Laut eigenen Angaben besitzt die Hisbollah über 100.000 ausgebildete Soldaten, Kampfdrohnen und gelenkte Präzisionsraketen. Überprüfbar sind solche Propaganda-Angaben nicht. Doch dass die Miliz Kampferfahrung besitzt, steht fest: Seit 2013 kämpfen in Syrien bis zu 5000 Soldaten an der Seite von Machthaber Baschar al-Assad. Einerseits, um den Einfluss des Iran in der Region zu vergrößern. Andererseits möglicherweise auch, um Spezialeinheiten zu testen, die die Grenze nach Israel überschreiten und in Städte eindringen könnten, um Massaker zu verüben und Gefangene zu nehmen.
150.000 Raketen, die auf Israel zielen?
Speziell die Elite-Truppe "Radwan", die auch in Syrien kämpft, gilt als berüchtigt für solche Aktionen. 2017 veröffentlichte die Hisbollah online ein Bild eines ihrer Kämpfer mit einem Schild, das warnte, dass die Kämpfe in Syrien lediglich eine Übung für die bevorstehende Invasion Israels seien. Laut der Hisbollah-Expertin Hanin Ghaddar vom Washington Institute for Near East Policy stellt sich die Radwan-Brigade dieser Tage an der Grenze zu Israel auf.
Aber, wie der Name schon besagt, die Hisbollah fungiert im Libanon ebenfalls als politische Kraft. Als soziale Wohltätigkeitsorganisation mit zivilen Einrichtungen, eigenen Krankenhäusern und Schulen. Und daher rührt ebenfalls ihre Stärke. Die Organisation ist der De-facto-Herrscher des schwer kriselnden und politisch kaum handlungsfähigen Landes. Sie hat es fest im Griff, obwohl sie innenpolitisch zuletzt geschwächt wirkte. Ihr militärischer Zweig wird von der EU als Terrororganisation eingestuft, als Partei saß die Hisbollah seit den 1990er Jahren im libanesischen Parlament, war bis 2022 sogar mehrere Jahre Teil der Regierung, die auch nach zwölf gescheiterten Versuchen einer Präsidentschaftswahl immer noch im Amt ist.

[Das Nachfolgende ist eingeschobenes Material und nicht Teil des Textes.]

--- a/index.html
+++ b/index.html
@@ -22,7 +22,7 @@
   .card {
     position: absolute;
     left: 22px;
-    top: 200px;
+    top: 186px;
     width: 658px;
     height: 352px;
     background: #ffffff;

Würde die Hisbollah nun Erzfeind Israel mit aller Macht von Norden aus angreifen und eine zweite Front eröffnen, könnte das für Jerusalem ein Desaster bedeuten. Denn die Hisbollah weiß im Gegensatz zur Hamas besser, wie man militärstrategisch vorgeht und wie kampferprobte Kräfte und die geschätzten 150.000 Raketen, die die israelischen Abwehrsysteme laut Experten überfordern könnten, einzusetzen sind.
Israel hielt bis 2000 Teile des Libanon besetzt, dann musste sich das Militär zurückziehen. Diesen Schritt feiert die Hisbollah bis heute als Sieg des Guerillakrieges. Der letzte Krieg zwischen Israel und der Miliz im Jahr 2006 dauerte 34 Tage und endete in einer Pattsituation. Die Hisbollah gilt als verantwortlich für Anschläge auf jüdische und israelische Ziele im Ausland, darunter die Autobombenanschläge auf ein jüdisches Gemeindezentrum in Argentinien im Jahr 1994, bei denen fünfundachtzig Menschen getötet wurden.

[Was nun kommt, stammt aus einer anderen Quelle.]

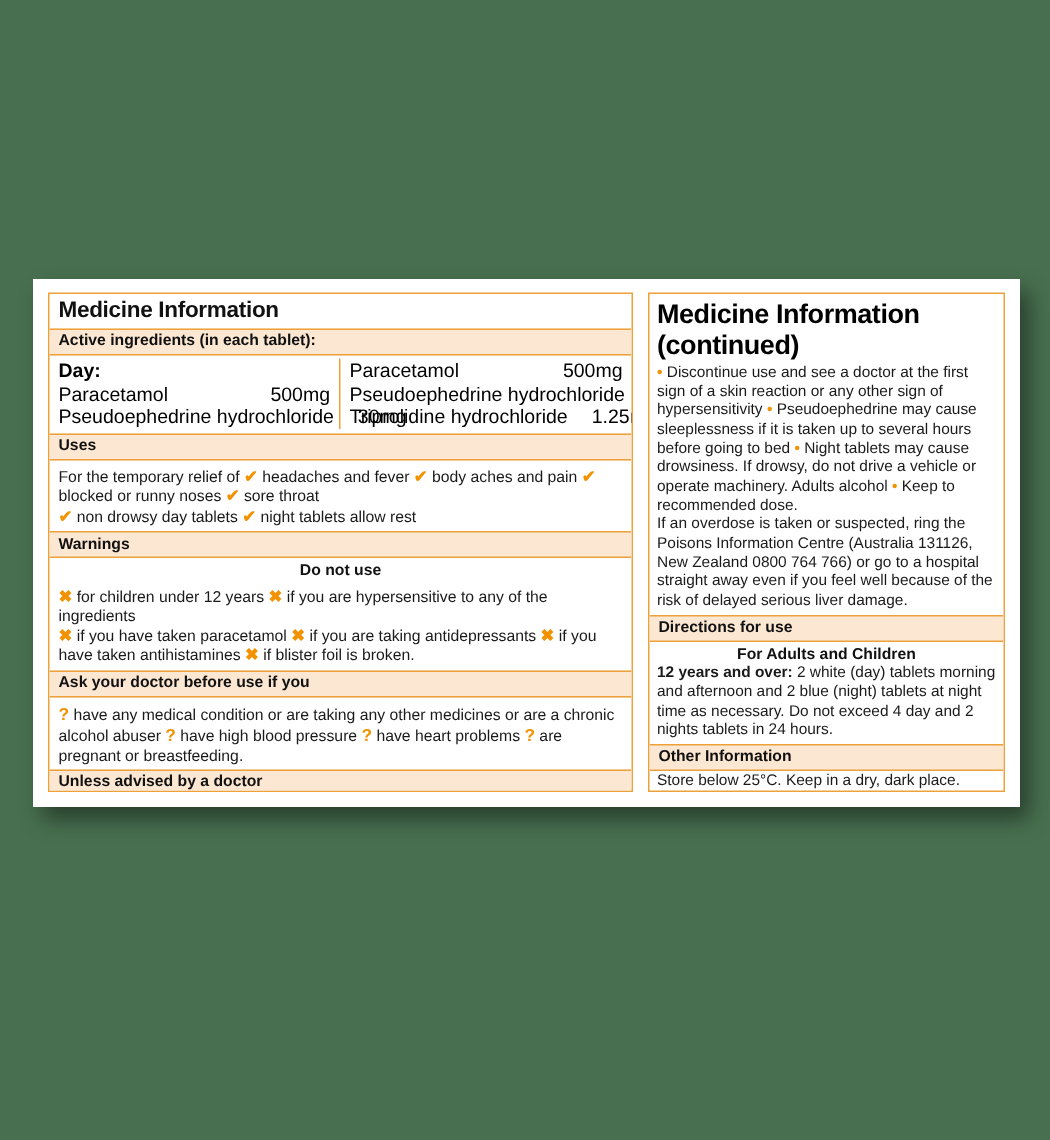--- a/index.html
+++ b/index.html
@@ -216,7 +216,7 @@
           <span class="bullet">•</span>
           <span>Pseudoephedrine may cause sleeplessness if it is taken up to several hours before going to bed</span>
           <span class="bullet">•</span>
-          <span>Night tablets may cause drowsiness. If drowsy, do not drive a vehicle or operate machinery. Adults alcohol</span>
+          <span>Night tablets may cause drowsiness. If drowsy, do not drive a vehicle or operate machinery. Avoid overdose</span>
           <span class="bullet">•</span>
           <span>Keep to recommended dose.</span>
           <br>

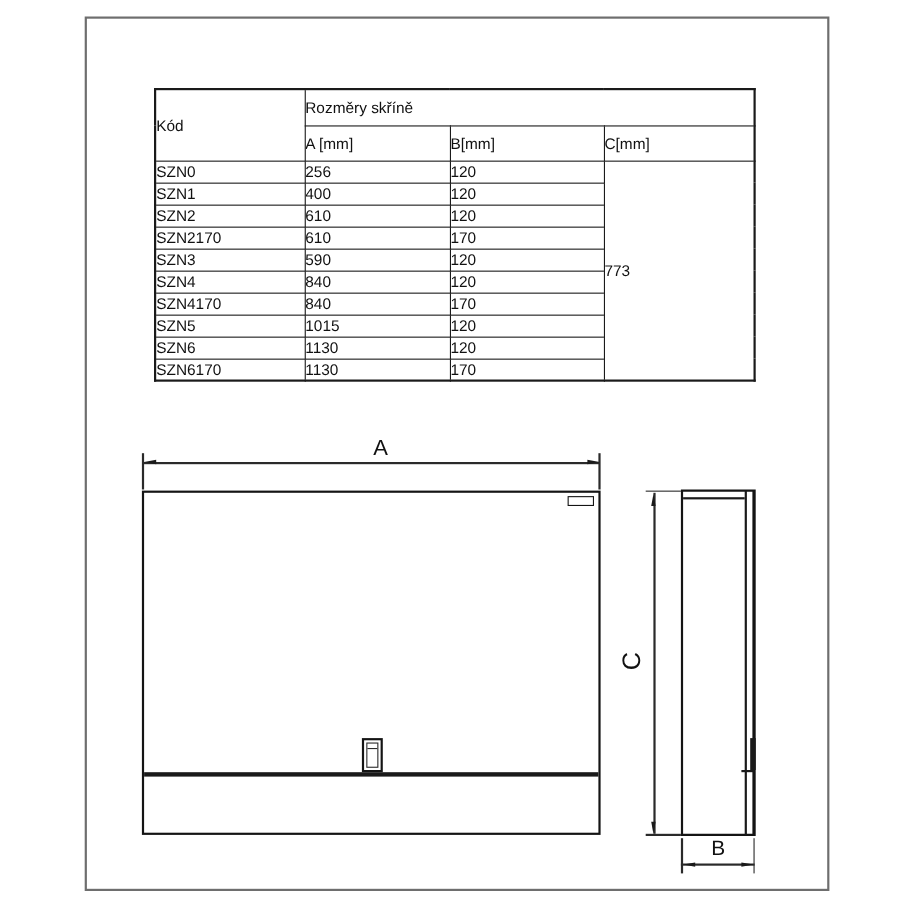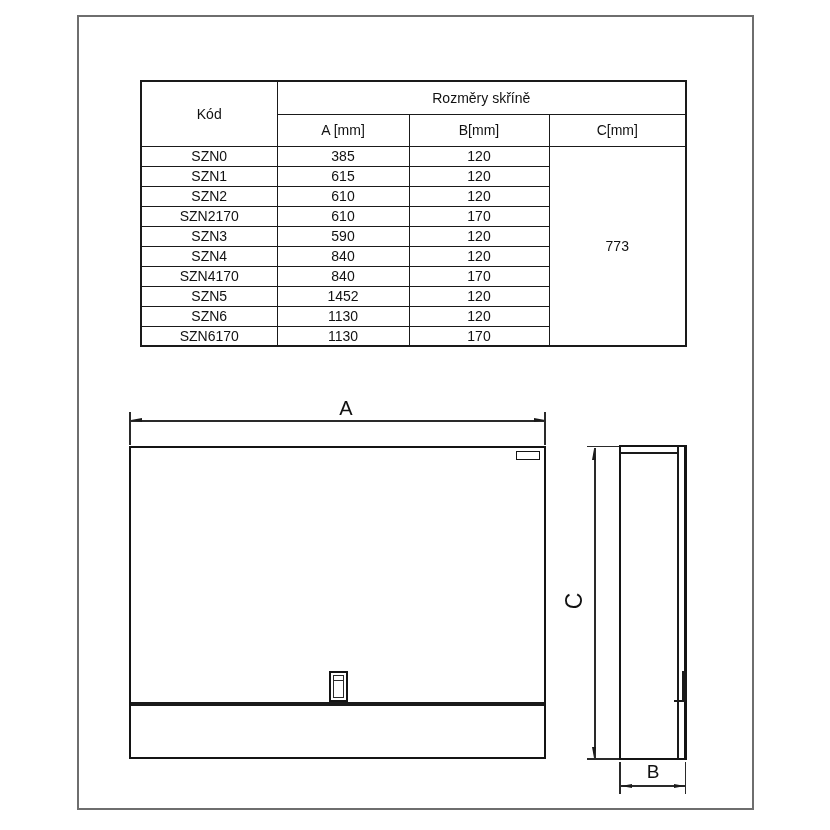--- a/index.html
+++ b/index.html
@@ -39,7 +39,7 @@
   }
   table.dim-table { border-width: 2px; }
   table.dim-table th, table.dim-table td {
-    text-align: center;
+    text-align: left;
     vertical-align: middle;
     font-weight: normal;
     padding: 0;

Abschreckung oder Vorbereitung auf großen Angriff?
Sowohl Israel als auch die Terrormiliz haben über die Jahre angedeutet, dass ein neuer Krieg zwischen ihnen von größerem Ausmaß sein würde als der von 2006. Doch beide Seiten scheinen ihn nicht zu wollen. Noch nicht? Israel möchte unbedingt eine zweite Front verhindern und nicht einem gut ausgestatteten Instrument des Iran gegenüberstehen. Außerdem hat Jerusalem seit Langem erkannt, dass im Falle eines Krieges mit der Hisbollah der Einsatz von Luftstreitkräften allein nicht ausreichen wird, um die Organisation zu besiegen. Hohe Verluste bei einem Einsatz von Bodentruppen wären unvermeidbar. Deshalb fielen dieser Tage sowie in den vergangenen Jahren die israelischen Reaktionen auf Provokationen der Hisbollah sorgfältig kalibriert aus.

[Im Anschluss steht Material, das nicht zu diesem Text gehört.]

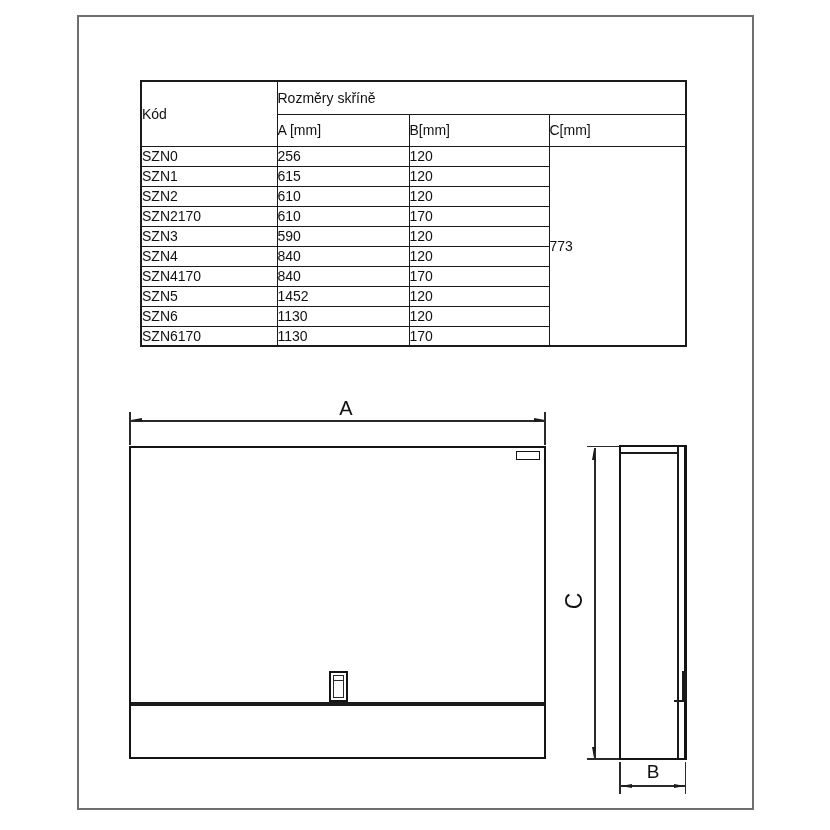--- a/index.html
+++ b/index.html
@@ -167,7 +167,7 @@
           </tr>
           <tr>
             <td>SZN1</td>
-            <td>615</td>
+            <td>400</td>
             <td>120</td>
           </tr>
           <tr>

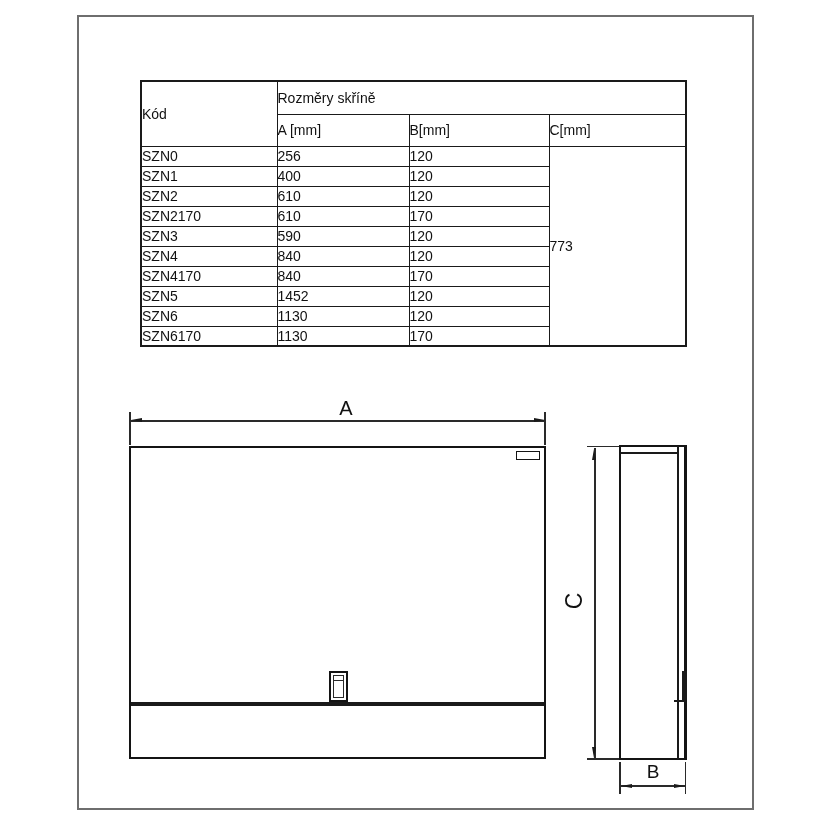--- a/index.html
+++ b/index.html
@@ -197,7 +197,7 @@
           </tr>
           <tr>
             <td>SZN5</td>
-            <td>1452</td>
+            <td>1015</td>
             <td>120</td>
           </tr>
           <tr>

Sind die jüngsten Grenzangriffe nur Abschreckung oder Vorbereitung auf einen größeren Angriff? In dieser Anfangsphase scheint es, als wolle auch die Hisbollah ihre Aktionen unterhalb einer bestimmten Schwelle halten, um Israel nicht zu einer stärkeren Vergeltung zu zwingen. Experten glauben, dass die Gruppe aber nicht auf einen offenen Krieg mit Israel oder den USA aus ist und weiterhin auf verdeckte Operationen und terroristische Aktivitäten setzen wird, um auch innenpolitisch nicht an Macht zu verlieren.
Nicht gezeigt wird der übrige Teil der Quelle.